Die Polizei erhofft sich Fahndungserfolge

Die Bundespolizei verbindet große Hoffnungen mit dem Projekt: In ferner Zukunft könne man damit „Personen, die eine Gefahr für die öffentliche Sicherheit darstellen“ erkennen. Betreten sie den Bahnhof, könnten sie rasch dingfest gemacht werden. Außerdem könnten „mögliche Gefährder“ vor einem geplanten Anschlag ermittelt und gefasst werden. Noch ist das Ganze aber im frühen Versuchsstadium. Die Berliner Datenschutzbeauftragte Maja Smoltzky wies im Sender rbb darauf hin, dass eine flächendeckende Einführung der Gesichtserkennung noch gar nicht erlaubt sei, weil es dafür keine gesetzliche Grundlage gebe. Smoltzky ist von dem Versuch übrigens wenig begeistert: „Die große Gefahr besteht darin, dass umfangreiche Bewegungsprofile von Bürgerinnen und Bürgern erstellt werden können.“ Dadurch werde das Recht infrage gestellt, sich „frei und unbeobachtet“ in der Öffentlichkeit zu bewegen.

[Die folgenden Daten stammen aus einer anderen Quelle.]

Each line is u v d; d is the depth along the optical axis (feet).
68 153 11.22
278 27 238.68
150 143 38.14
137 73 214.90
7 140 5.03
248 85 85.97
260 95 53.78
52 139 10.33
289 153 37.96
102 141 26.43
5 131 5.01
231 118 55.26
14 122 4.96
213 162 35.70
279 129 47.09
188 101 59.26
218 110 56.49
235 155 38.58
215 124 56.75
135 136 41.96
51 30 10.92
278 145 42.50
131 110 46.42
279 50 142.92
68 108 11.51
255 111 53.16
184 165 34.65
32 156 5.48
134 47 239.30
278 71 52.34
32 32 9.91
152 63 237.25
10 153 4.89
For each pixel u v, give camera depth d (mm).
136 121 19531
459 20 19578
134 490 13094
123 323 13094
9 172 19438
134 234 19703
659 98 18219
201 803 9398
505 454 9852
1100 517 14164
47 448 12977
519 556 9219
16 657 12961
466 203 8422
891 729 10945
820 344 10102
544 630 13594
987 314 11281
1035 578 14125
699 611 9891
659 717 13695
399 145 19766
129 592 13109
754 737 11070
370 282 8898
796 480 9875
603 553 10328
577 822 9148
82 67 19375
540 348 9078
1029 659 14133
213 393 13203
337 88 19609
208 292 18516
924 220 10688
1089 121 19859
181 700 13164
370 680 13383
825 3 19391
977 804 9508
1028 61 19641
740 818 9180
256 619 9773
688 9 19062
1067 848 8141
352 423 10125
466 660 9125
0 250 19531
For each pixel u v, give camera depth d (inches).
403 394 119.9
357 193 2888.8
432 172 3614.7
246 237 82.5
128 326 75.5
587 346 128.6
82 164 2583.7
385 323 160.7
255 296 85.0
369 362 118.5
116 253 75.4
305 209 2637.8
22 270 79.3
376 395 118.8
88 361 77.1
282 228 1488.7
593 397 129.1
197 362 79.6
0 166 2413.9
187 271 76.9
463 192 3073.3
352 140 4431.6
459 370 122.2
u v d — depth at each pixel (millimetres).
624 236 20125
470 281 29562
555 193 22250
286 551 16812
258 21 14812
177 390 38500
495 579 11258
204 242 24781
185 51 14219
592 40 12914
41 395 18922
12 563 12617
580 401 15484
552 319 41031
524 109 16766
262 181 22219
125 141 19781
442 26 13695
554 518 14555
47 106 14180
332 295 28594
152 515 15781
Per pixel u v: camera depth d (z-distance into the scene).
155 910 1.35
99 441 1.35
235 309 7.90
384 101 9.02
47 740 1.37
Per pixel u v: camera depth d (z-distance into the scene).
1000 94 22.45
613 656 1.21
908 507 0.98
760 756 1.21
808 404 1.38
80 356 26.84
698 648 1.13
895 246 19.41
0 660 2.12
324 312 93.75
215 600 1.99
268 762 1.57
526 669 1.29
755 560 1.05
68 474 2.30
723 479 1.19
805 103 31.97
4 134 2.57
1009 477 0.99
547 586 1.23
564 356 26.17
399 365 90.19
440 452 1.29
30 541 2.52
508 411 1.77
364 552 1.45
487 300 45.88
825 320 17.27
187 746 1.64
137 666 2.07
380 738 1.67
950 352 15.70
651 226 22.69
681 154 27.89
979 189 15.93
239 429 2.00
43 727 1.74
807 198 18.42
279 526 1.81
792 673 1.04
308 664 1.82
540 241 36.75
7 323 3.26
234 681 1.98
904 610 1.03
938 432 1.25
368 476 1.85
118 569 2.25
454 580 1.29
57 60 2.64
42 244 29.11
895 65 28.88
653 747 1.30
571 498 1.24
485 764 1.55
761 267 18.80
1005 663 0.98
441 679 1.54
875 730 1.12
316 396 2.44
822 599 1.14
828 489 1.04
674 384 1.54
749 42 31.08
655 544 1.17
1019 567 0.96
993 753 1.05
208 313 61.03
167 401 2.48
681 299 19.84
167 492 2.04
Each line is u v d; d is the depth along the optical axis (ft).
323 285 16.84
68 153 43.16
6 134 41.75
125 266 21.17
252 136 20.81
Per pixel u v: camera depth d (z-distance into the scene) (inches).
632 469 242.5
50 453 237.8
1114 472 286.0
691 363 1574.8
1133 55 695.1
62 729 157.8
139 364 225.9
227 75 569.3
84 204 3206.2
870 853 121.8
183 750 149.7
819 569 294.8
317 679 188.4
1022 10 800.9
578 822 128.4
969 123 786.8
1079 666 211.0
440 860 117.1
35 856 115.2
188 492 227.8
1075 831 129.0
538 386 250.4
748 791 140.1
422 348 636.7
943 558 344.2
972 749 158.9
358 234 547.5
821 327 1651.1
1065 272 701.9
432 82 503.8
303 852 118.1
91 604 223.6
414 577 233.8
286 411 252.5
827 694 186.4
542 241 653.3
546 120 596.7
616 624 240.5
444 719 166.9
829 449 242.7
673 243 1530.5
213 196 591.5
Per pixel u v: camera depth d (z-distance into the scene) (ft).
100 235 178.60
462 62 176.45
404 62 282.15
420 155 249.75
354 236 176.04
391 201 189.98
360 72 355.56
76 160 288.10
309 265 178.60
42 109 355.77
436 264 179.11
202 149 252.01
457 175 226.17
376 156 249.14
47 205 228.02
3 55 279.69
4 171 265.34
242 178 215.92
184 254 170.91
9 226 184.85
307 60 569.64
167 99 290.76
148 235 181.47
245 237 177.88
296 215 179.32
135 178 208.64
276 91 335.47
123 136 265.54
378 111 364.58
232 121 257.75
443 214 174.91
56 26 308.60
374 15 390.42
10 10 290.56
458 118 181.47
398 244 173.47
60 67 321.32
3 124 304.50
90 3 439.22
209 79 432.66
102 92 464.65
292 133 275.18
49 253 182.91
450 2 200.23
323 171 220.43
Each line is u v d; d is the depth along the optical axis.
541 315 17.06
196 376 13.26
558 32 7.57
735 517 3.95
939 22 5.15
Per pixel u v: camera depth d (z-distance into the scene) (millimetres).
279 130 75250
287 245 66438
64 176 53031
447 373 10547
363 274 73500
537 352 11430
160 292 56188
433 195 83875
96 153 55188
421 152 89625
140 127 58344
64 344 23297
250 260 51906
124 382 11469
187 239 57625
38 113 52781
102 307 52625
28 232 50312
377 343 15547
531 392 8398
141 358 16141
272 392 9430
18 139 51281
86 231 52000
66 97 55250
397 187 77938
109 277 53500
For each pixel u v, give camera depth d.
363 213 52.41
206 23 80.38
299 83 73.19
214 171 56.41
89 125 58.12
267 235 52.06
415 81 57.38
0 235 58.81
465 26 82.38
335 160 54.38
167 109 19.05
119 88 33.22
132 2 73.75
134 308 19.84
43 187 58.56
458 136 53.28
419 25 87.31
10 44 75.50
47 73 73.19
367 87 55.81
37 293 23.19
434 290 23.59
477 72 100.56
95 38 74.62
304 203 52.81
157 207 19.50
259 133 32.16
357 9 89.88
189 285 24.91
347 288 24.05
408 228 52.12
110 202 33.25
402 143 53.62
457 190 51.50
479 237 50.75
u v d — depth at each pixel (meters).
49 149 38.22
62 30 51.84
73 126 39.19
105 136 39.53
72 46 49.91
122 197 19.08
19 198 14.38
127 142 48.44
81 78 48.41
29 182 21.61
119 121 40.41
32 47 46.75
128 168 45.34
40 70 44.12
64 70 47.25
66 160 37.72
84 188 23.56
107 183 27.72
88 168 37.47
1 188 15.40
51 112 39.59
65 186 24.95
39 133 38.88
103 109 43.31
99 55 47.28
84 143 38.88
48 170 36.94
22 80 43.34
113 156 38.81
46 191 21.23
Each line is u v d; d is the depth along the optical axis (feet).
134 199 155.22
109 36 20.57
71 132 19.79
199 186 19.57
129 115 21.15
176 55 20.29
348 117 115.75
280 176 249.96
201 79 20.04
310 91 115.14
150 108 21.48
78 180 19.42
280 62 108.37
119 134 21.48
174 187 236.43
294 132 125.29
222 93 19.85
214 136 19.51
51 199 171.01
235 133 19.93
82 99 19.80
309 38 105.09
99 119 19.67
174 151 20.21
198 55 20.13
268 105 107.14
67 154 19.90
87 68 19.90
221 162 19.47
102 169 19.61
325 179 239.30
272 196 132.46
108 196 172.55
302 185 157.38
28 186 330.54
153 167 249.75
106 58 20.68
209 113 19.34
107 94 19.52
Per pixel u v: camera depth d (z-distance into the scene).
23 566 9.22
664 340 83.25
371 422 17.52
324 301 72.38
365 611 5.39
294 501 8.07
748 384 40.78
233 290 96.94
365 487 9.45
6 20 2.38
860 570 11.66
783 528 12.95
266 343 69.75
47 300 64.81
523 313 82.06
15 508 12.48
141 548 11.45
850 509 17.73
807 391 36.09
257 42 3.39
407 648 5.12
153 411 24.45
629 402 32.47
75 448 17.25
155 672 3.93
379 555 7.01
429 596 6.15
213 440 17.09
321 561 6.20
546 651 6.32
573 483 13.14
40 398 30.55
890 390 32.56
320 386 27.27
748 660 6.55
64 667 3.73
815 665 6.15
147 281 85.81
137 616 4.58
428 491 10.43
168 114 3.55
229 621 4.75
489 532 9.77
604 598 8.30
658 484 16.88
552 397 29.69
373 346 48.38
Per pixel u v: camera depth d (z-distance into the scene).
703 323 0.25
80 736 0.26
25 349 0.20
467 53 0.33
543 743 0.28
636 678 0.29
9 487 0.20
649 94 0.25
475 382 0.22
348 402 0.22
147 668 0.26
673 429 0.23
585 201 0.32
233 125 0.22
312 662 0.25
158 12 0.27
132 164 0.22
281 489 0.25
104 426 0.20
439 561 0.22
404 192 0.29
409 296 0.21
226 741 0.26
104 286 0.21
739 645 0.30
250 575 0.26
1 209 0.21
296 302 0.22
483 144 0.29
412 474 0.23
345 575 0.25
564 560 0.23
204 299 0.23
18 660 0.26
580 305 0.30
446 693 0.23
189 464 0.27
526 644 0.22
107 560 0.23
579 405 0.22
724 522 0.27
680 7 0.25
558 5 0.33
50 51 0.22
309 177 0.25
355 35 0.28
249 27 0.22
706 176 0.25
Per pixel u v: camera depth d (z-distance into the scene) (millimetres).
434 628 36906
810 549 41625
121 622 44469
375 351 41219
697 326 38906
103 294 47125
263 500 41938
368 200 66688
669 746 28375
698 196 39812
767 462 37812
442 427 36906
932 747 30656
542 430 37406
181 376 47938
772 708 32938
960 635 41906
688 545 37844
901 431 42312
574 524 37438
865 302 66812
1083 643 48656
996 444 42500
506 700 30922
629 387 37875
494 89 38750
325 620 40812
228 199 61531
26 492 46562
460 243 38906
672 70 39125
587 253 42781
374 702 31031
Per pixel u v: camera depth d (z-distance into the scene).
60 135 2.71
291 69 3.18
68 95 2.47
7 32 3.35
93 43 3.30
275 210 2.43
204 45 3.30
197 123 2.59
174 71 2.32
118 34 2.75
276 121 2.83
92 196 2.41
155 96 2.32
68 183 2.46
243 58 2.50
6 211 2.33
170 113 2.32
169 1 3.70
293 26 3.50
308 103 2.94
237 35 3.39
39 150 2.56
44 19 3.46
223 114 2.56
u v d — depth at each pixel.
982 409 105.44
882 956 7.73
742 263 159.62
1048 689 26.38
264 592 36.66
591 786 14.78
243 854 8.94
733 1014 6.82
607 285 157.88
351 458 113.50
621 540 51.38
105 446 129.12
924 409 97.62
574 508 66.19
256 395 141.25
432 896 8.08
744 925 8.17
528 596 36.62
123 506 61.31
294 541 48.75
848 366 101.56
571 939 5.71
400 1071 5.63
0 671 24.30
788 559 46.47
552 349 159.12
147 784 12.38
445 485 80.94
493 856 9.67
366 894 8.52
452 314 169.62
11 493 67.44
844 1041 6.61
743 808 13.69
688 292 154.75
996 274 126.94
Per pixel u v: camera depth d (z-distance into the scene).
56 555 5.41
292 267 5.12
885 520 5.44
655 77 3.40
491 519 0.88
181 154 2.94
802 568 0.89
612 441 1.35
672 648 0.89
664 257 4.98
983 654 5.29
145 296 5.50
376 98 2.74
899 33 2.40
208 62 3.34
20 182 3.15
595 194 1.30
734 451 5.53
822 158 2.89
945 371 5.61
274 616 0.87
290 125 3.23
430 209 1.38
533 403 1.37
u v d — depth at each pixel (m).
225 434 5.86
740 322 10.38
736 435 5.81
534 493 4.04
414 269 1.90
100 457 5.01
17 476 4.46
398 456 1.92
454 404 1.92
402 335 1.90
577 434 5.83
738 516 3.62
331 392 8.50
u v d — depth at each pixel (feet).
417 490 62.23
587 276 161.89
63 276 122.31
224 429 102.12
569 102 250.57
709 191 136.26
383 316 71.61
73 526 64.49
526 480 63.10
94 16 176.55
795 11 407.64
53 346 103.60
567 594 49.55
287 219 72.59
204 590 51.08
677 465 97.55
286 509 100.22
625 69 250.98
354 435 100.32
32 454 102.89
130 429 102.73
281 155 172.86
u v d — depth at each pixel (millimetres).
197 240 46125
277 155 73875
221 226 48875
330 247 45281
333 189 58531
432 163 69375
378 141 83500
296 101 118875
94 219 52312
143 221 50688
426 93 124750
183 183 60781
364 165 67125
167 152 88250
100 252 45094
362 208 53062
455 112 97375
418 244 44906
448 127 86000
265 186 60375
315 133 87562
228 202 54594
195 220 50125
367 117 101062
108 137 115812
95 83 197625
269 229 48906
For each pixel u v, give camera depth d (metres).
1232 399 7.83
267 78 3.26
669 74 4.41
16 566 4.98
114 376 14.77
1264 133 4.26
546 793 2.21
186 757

Eine Initiative „Freiheit statt Angst“ protestiert

Gegen den Versuch hatte auch die Berliner Initiative „Freiheit statt Angst“ zum Protest aufgerufen. Die neue Technik überwache nicht nur Menschen, von denen eine Gefahr ausgeht, hieß es: „Unschuldige geraten in das Visier von Behörden.“ Auch der Deutsche Anwaltverein sieht die Überlegungen zu einer flächendeckenden Gesichtserkennung in der Öffentlichkeit kritisch. Dagegen habe man „verfassungsrechtliche Bedenken“, teilte er der Agentur AFP mit. Datenschützer sehen vor allem das Grundrecht auf informationelle Selbstbestimmung berührt. Denn die Software ermögliche neben der Beobachtung auch die Identifizierung von Menschen mithilfe biometrischer Daten.

Die „freiwillig“ Beobachteten vom Südkreuz erhalten übrigens kein Geld fürs Mitmachen. Aber wer an mindestens 25 Tagen sein Gesicht erkennen lässt, der bekommt dafür einen Amazon-Gutschein über 25 Euro. Die drei Testpersonen, die in dem halben Jahr am häufigsten gefilmt werden, bekommen Sonderpreise wie beispielsweise eine Apple-Watch.